Assignment:
Set down each record below precisely, skipping the pictures.
Start of Source data
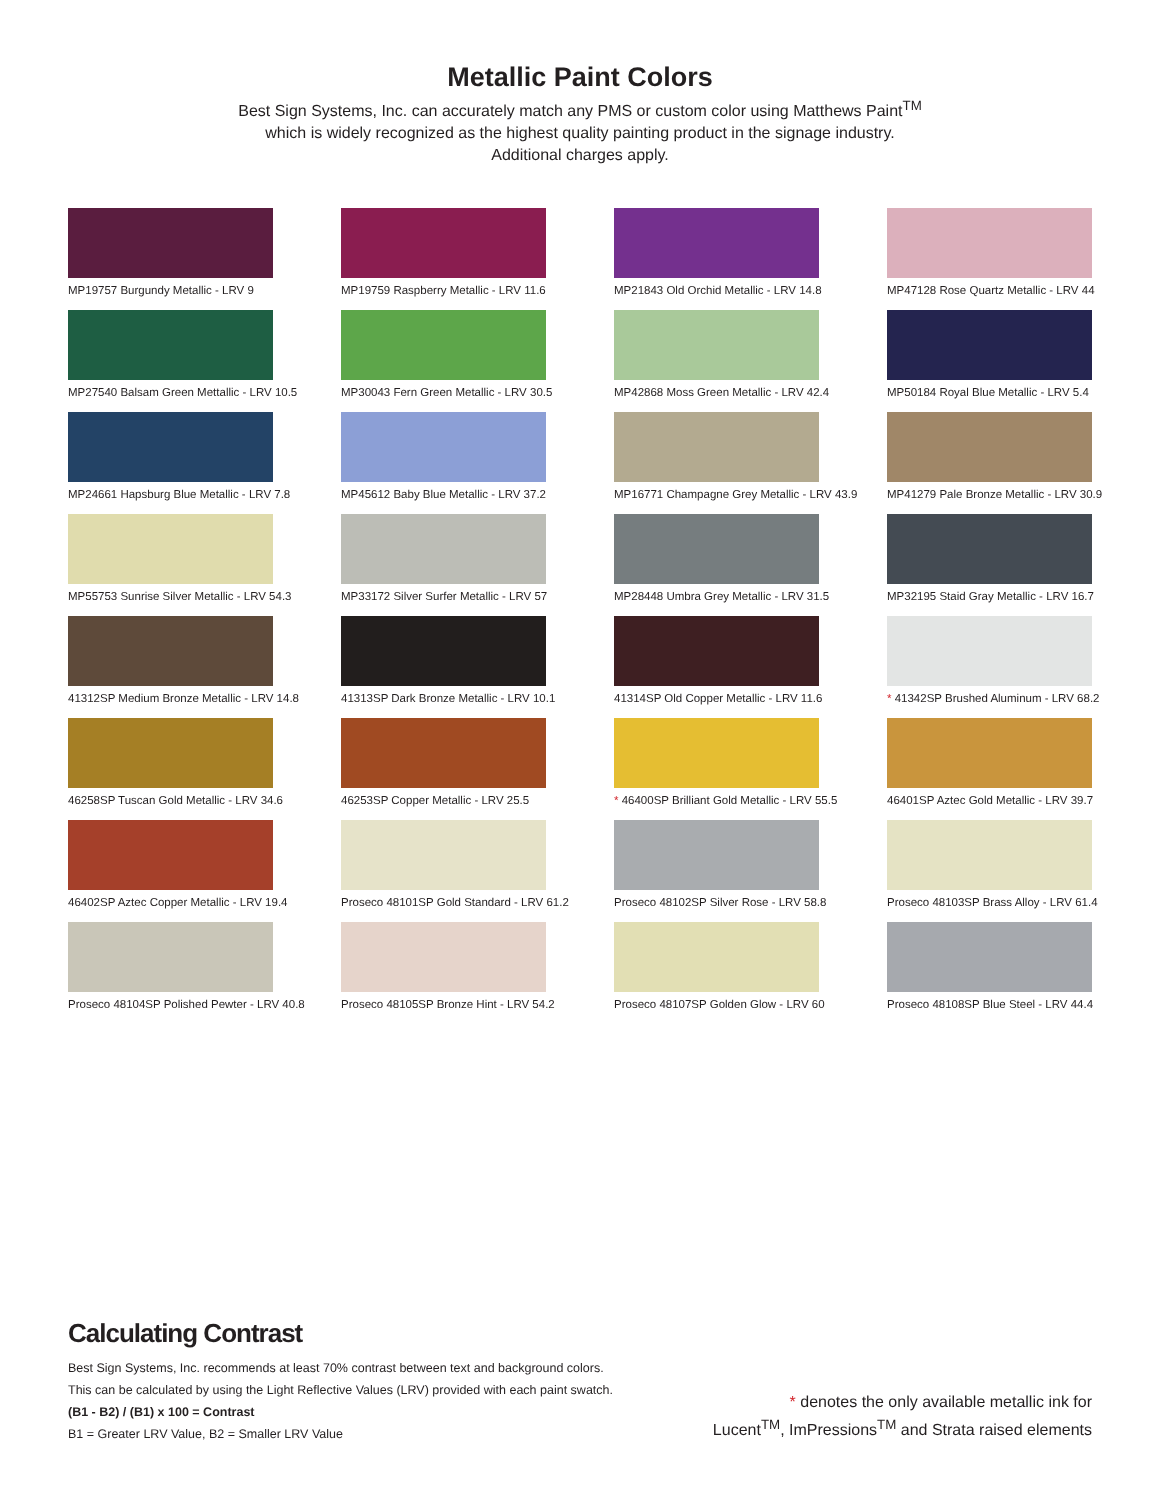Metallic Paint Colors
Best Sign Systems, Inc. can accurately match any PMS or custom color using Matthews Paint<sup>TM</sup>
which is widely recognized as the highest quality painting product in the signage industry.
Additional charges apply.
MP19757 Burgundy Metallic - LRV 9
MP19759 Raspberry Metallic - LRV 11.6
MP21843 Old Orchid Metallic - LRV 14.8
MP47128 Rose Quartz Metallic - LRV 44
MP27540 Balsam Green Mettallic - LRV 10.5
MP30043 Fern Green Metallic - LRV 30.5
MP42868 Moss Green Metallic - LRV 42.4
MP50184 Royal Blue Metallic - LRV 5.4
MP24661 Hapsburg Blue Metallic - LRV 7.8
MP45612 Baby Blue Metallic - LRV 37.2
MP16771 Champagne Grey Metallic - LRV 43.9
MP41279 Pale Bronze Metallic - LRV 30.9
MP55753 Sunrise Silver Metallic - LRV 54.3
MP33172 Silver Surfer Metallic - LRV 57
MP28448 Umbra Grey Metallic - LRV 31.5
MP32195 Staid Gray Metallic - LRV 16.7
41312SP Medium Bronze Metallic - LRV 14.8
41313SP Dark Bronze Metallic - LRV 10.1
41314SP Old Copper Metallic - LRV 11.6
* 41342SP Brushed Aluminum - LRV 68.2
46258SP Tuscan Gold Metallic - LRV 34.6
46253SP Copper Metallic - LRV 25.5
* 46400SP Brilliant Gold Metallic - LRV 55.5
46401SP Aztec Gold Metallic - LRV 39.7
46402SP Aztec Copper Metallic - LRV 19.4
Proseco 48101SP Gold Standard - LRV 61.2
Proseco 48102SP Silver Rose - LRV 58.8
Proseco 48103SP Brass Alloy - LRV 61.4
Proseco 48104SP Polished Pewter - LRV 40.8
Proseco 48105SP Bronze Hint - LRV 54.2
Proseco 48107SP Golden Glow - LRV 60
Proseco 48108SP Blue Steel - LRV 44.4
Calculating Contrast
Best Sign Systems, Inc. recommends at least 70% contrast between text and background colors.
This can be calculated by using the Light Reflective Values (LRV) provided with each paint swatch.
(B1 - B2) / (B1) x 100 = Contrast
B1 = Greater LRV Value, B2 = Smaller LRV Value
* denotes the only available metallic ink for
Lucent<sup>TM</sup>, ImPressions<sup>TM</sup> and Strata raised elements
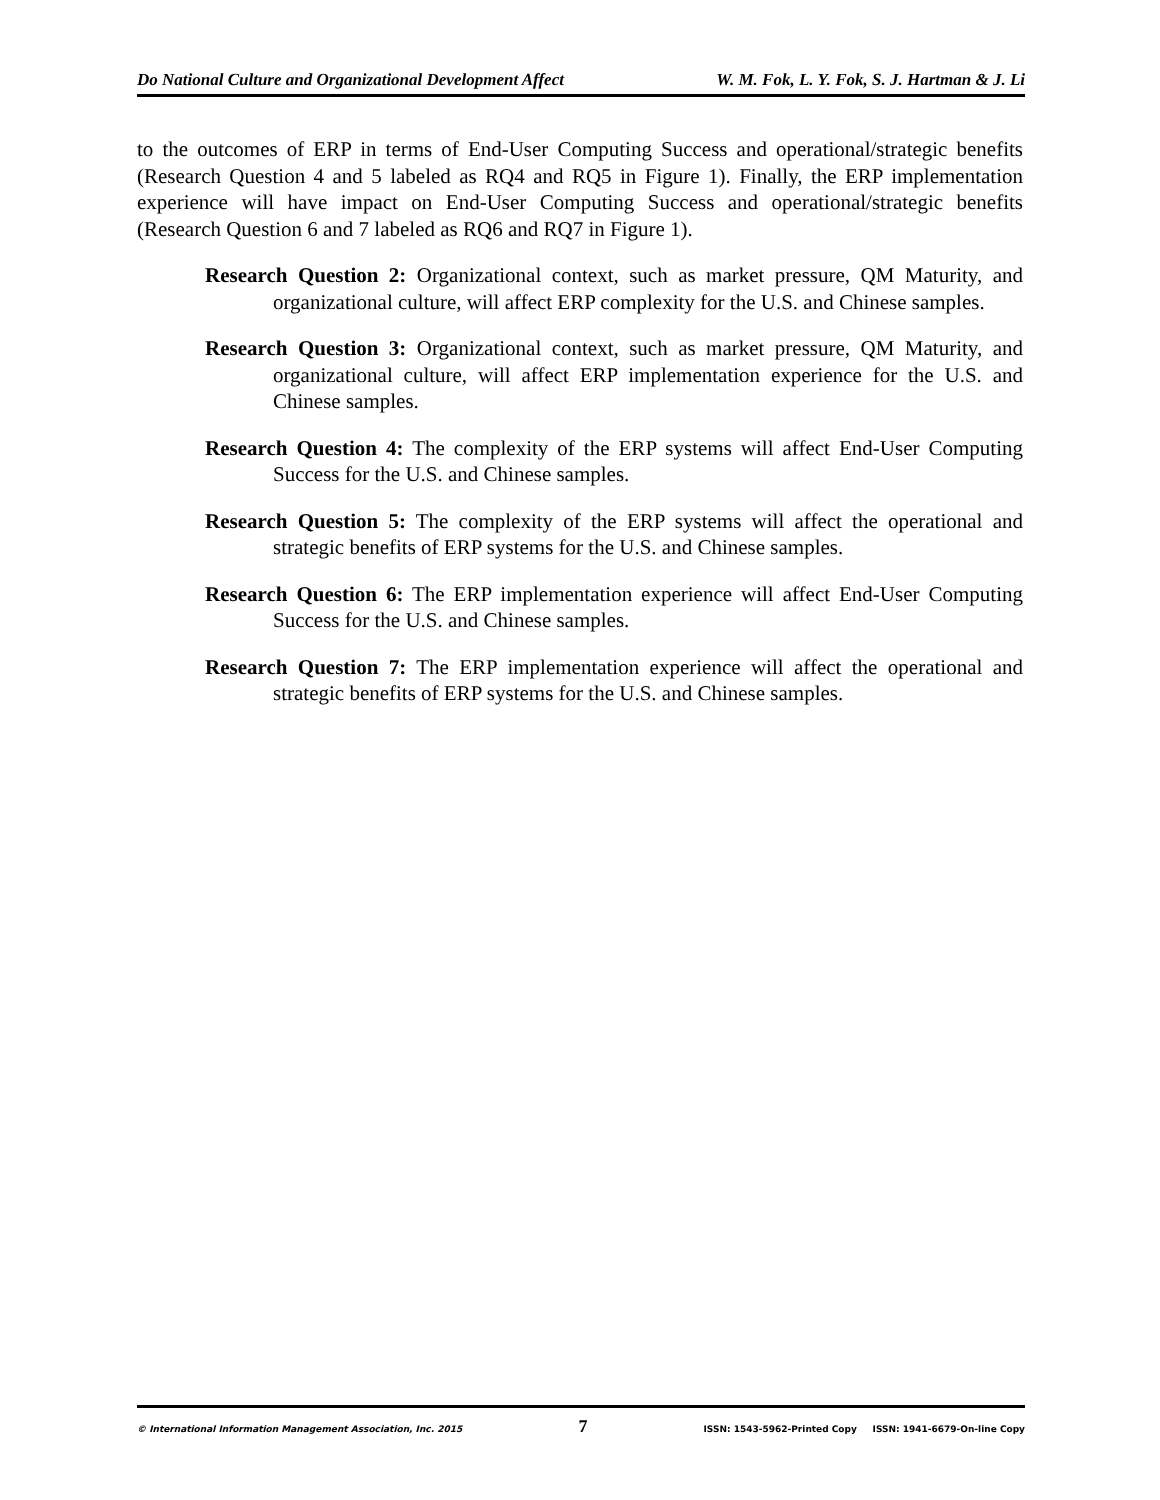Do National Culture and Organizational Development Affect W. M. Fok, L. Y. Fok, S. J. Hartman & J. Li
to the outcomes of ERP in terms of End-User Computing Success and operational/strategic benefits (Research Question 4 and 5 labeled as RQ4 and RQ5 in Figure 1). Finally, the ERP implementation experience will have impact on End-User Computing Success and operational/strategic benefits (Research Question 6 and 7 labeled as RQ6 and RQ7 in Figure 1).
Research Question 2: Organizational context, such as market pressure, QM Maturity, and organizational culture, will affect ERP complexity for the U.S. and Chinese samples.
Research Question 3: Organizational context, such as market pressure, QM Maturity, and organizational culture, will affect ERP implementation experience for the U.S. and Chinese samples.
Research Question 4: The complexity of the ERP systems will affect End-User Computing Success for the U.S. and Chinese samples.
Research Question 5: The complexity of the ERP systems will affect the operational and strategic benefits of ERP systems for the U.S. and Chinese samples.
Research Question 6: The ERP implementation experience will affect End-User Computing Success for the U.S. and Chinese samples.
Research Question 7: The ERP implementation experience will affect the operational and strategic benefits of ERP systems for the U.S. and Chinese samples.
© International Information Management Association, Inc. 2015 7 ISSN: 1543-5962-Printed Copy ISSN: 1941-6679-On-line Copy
End of Source data
Response box:
Metallic Paint Colors
Best Sign Systems, Inc. can accurately match any PMS or custom color using Matthews Paint<sup>TM</sup>
which is widely recognized as the highest quality painting product in the signage industry.
Additional charges apply.
MP19757 Burgundy Metallic - LRV 9
MP19759 Raspberry Metallic - LRV 11.6
MP21843 Old Orchid Metallic - LRV 14.8
MP47128 Rose Quartz Metallic - LRV 44
MP27540 Balsam Green Mettallic - LRV 10.5
MP30043 Fern Green Metallic - LRV 30.5
MP42868 Moss Green Metallic - LRV 42.4
MP50184 Royal Blue Metallic - LRV 5.4
MP24661 Hapsburg Blue Metallic - LRV 7.8
MP45612 Baby Blue Metallic - LRV 37.2
MP16771 Champagne Grey Metallic - LRV 43.9
MP41279 Pale Bronze Metallic - LRV 30.9
MP55753 Sunrise Silver Metallic - LRV 54.3
MP33172 Silver Surfer Metallic - LRV 57
MP28448 Umbra Grey Metallic - LRV 31.5
MP32195 Staid Gray Metallic - LRV 16.7
41312SP Medium Bronze Metallic - LRV 14.8
41313SP Dark Bronze Metallic - LRV 10.1
41314SP Old Copper Metallic - LRV 11.6
* 41342SP Brushed Aluminum - LRV 68.2
46258SP Tuscan Gold Metallic - LRV 34.6
46253SP Copper Metallic - LRV 25.5
* 46400SP Brilliant Gold Metallic - LRV 55.5
46401SP Aztec Gold Metallic - LRV 39.7
46402SP Aztec Copper Metallic - LRV 19.4
Proseco 48101SP Gold Standard - LRV 61.2
Proseco 48102SP Silver Rose - LRV 58.8
Proseco 48103SP Brass Alloy - LRV 61.4
Proseco 48104SP Polished Pewter - LRV 40.8
Proseco 48105SP Bronze Hint - LRV 54.2
Proseco 48107SP Golden Glow - LRV 60
Proseco 48108SP Blue Steel - LRV 44.4
Calculating Contrast
Best Sign Systems, Inc. recommends at least 70% contrast between text and background colors.
This can be calculated by using the Light Reflective Values (LRV) provided with each paint swatch.
(B1 - B2) / (B1) x 100 = Contrast
B1 = Greater LRV Value, B2 = Smaller LRV Value
* denotes the only available metallic ink for
Lucent<sup>TM</sup>, ImPressions<sup>TM</sup> and Strata raised elements
Do National Culture and Organizational Development Affect W. M. Fok, L. Y. Fok, S. J. Hartman & J. Li
to the outcomes of ERP in terms of End-User Computing Success and operational/strategic benefits (Research Question 4 and 5 labeled as RQ4 and RQ5 in Figure 1). Finally, the ERP implementation experience will have impact on End-User Computing Success and operational/strategic benefits (Research Question 6 and 7 labeled as RQ6 and RQ7 in Figure 1).
Research Question 2: Organizational context, such as market pressure, QM Maturity, and organizational culture, will affect ERP complexity for the U.S. and Chinese samples.
Research Question 3: Organizational context, such as market pressure, QM Maturity, and organizational culture, will affect ERP implementation experience for the U.S. and Chinese samples.
Research Question 4: The complexity of the ERP systems will affect End-User Computing Success for the U.S. and Chinese samples.
Research Question 5: The complexity of the ERP systems will affect the operational and strategic benefits of ERP systems for the U.S. and Chinese samples.
Research Question 6: The ERP implementation experience will affect End-User Computing Success for the U.S. and Chinese samples.
Research Question 7: The ERP implementation experience will affect the operational and strategic benefits of ERP systems for the U.S. and Chinese samples.
© International Information Management Association, Inc. 2015 7 ISSN: 1543-5962-Printed Copy ISSN: 1941-6679-On-line Copy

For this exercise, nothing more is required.